◆ Directions for this task
From the rows below, write out the stretch from the line containing "- **Technical Priority**: High-fidelity" through the line containing "### 3D Artist Flow", character for character.
"""
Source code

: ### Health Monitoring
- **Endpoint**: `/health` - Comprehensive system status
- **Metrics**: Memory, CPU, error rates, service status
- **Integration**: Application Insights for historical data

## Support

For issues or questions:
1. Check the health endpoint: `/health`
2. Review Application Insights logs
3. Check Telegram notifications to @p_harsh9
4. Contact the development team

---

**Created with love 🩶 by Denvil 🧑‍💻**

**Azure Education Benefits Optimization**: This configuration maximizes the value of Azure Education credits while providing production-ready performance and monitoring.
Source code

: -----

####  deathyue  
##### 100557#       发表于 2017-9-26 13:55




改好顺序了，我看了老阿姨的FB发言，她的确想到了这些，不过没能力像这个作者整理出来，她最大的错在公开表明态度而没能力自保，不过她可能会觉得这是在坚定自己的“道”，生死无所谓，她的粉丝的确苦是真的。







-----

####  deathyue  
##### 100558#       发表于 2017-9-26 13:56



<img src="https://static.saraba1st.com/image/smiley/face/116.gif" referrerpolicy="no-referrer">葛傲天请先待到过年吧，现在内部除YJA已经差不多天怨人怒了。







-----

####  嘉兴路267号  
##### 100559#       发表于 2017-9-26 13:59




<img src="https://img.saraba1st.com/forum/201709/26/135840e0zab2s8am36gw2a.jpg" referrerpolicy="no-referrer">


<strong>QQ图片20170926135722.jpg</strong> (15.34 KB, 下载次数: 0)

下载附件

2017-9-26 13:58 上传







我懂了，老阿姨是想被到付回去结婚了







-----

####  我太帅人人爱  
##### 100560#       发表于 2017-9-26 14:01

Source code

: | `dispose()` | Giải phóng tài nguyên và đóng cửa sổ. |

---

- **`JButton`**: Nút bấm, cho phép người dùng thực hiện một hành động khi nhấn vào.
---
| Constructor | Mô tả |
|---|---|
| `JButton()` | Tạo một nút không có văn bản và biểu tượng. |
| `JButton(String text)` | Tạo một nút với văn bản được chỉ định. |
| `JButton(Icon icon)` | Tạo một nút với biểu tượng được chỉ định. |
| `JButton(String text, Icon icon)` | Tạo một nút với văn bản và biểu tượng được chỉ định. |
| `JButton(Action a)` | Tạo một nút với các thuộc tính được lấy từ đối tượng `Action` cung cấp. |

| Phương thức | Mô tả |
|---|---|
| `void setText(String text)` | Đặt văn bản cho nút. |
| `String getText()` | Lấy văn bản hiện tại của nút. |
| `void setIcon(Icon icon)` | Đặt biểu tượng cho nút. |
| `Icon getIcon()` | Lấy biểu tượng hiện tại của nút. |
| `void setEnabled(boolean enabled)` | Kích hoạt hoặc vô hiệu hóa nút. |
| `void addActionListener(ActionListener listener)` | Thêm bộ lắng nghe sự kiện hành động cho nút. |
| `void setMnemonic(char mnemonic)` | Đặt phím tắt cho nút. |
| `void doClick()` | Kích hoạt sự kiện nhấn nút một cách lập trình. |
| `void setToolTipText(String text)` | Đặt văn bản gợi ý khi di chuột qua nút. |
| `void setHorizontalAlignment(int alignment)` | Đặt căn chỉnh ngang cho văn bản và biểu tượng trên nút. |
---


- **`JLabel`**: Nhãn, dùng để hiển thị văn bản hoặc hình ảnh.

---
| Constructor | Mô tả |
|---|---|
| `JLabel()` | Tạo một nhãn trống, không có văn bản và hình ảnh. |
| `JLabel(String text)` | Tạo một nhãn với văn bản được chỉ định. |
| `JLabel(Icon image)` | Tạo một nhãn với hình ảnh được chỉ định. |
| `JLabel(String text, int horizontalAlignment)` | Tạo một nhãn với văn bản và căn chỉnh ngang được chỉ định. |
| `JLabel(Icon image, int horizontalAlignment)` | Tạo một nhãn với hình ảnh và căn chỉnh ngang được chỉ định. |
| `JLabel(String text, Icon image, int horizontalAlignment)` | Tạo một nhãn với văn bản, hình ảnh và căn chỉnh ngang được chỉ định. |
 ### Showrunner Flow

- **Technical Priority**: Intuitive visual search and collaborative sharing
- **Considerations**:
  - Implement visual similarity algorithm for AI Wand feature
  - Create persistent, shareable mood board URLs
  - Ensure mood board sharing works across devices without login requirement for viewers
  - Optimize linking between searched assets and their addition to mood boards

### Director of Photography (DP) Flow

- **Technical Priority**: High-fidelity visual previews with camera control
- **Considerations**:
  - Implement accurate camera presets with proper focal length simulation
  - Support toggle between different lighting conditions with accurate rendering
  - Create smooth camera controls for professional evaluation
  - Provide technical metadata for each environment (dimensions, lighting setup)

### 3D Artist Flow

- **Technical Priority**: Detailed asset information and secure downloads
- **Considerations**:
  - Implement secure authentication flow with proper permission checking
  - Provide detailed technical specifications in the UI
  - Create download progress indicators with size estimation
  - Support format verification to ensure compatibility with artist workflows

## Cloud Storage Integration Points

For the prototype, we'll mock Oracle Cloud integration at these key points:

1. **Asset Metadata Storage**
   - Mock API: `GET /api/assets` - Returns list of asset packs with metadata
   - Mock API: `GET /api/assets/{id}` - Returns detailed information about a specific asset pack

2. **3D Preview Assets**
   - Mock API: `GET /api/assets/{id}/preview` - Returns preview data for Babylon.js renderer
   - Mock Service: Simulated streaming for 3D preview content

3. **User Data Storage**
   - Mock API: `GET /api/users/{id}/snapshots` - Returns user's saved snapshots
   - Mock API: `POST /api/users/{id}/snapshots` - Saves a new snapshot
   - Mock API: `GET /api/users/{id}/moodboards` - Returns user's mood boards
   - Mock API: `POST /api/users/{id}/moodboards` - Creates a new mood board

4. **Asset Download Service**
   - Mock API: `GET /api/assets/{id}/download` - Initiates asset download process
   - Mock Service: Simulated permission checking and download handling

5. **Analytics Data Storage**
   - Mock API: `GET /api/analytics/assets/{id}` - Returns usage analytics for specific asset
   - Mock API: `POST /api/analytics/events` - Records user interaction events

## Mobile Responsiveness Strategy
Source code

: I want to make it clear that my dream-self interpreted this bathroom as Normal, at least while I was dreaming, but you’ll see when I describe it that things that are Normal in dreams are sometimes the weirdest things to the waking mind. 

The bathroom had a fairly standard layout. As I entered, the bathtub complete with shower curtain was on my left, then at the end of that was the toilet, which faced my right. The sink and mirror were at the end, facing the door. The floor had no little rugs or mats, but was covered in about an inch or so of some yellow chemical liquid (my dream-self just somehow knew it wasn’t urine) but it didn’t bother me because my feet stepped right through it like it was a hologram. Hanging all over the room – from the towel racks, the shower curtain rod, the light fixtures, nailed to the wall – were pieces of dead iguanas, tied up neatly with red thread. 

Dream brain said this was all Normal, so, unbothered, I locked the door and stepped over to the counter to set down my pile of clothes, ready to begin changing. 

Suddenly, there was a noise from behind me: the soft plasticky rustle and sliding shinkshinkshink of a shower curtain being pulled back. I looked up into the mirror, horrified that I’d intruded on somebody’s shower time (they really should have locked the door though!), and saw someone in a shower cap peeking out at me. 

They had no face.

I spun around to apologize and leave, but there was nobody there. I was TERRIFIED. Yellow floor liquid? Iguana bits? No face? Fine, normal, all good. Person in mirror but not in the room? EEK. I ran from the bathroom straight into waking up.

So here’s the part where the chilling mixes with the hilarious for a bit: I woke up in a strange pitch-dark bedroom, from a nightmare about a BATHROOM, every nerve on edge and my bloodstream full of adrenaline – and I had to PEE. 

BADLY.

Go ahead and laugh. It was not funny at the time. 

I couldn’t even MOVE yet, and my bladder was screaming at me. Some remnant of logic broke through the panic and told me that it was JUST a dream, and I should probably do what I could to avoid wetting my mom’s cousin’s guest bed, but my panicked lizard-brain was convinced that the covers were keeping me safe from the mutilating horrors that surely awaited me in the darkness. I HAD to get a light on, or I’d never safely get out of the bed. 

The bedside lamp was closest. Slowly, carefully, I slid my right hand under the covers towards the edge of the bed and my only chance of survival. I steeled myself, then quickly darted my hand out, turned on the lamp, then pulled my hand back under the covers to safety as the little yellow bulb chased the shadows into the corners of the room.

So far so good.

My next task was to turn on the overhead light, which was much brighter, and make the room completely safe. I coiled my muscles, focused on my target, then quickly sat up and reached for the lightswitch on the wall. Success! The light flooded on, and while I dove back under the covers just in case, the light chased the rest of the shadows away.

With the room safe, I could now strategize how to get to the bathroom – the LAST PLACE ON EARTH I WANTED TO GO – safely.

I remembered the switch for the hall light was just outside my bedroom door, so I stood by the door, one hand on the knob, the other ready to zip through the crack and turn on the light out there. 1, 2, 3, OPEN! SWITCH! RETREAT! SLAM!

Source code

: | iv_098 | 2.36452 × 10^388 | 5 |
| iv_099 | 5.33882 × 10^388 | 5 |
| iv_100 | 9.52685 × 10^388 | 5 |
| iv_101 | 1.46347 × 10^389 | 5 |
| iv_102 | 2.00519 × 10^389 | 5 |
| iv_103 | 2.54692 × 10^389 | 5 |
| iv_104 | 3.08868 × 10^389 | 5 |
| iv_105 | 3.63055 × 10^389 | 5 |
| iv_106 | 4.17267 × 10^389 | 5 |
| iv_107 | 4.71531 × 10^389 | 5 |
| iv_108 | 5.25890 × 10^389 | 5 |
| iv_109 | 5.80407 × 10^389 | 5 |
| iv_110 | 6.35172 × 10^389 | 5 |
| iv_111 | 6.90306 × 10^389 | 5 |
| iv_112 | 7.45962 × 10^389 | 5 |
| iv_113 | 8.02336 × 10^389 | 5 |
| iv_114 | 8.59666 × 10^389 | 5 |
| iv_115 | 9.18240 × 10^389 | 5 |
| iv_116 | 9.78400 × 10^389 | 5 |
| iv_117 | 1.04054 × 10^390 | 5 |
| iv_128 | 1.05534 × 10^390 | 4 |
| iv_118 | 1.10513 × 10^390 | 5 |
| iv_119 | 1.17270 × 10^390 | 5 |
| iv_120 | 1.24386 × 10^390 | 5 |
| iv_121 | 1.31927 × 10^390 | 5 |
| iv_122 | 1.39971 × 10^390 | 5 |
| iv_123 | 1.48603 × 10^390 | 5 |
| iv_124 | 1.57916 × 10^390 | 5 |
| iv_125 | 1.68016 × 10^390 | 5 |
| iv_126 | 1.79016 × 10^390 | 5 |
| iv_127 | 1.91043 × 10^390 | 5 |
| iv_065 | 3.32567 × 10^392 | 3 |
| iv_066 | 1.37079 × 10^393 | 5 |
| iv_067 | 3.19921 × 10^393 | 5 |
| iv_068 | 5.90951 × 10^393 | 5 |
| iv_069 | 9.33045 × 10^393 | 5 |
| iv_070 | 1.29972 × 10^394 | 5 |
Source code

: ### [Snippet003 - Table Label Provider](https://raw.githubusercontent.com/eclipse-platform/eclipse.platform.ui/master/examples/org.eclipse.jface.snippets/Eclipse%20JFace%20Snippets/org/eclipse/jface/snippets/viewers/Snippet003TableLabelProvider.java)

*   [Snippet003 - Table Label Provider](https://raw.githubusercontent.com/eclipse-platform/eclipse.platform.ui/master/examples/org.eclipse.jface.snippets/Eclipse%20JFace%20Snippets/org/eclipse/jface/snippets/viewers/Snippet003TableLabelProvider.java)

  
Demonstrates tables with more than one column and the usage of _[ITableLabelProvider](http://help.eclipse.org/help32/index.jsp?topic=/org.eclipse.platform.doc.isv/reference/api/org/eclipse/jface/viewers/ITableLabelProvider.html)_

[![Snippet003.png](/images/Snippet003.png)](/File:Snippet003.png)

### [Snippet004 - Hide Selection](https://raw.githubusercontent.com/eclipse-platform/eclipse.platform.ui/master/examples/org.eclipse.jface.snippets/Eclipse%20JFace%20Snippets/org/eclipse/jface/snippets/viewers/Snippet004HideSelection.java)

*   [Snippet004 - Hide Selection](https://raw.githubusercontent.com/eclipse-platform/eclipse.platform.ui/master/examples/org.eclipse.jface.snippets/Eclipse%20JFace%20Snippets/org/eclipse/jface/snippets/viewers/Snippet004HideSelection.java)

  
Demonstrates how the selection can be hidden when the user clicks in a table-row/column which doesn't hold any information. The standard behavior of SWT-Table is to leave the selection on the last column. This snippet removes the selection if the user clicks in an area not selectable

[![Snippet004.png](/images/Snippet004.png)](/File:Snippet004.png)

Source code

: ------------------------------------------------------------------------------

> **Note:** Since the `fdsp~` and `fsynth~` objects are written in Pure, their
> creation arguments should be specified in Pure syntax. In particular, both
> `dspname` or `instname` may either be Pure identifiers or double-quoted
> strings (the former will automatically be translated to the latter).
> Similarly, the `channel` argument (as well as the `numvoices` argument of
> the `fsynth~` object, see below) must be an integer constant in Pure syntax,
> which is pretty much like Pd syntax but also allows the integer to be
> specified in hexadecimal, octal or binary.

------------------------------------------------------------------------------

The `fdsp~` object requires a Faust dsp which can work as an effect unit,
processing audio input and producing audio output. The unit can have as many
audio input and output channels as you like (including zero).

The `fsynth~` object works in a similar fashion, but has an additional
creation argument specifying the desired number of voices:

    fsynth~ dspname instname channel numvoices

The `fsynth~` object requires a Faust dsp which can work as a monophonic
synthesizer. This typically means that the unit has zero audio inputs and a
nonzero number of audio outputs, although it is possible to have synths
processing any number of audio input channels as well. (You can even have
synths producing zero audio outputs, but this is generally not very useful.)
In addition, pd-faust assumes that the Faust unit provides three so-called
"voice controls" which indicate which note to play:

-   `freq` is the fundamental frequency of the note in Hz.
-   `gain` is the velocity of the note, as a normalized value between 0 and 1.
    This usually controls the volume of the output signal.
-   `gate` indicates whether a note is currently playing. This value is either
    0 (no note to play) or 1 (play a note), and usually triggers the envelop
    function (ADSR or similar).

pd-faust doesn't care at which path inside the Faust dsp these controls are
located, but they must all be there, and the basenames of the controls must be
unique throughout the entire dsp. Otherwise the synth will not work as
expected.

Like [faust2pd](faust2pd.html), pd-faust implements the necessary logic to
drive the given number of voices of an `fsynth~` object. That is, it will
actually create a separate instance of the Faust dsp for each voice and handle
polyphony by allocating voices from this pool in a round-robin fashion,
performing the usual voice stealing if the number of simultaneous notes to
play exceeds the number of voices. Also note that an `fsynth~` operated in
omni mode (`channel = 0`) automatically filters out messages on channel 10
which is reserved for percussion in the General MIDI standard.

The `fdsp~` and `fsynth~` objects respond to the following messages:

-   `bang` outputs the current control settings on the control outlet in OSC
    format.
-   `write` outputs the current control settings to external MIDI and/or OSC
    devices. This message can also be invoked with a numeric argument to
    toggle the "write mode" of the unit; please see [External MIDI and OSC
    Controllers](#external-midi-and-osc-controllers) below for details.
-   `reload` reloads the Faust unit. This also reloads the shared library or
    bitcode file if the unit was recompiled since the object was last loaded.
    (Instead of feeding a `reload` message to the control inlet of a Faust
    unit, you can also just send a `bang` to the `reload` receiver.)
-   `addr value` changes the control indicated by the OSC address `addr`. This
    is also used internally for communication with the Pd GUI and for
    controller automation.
"""
◆ Finished exercise
- **Technical Priority**: High-fidelity visual previews with camera control
- **Considerations**:
  - Implement accurate camera presets with proper focal length simulation
  - Support toggle between different lighting conditions with accurate rendering
  - Create smooth camera controls for professional evaluation
  - Provide technical metadata for each environment (dimensions, lighting setup)

### 3D Artist Flow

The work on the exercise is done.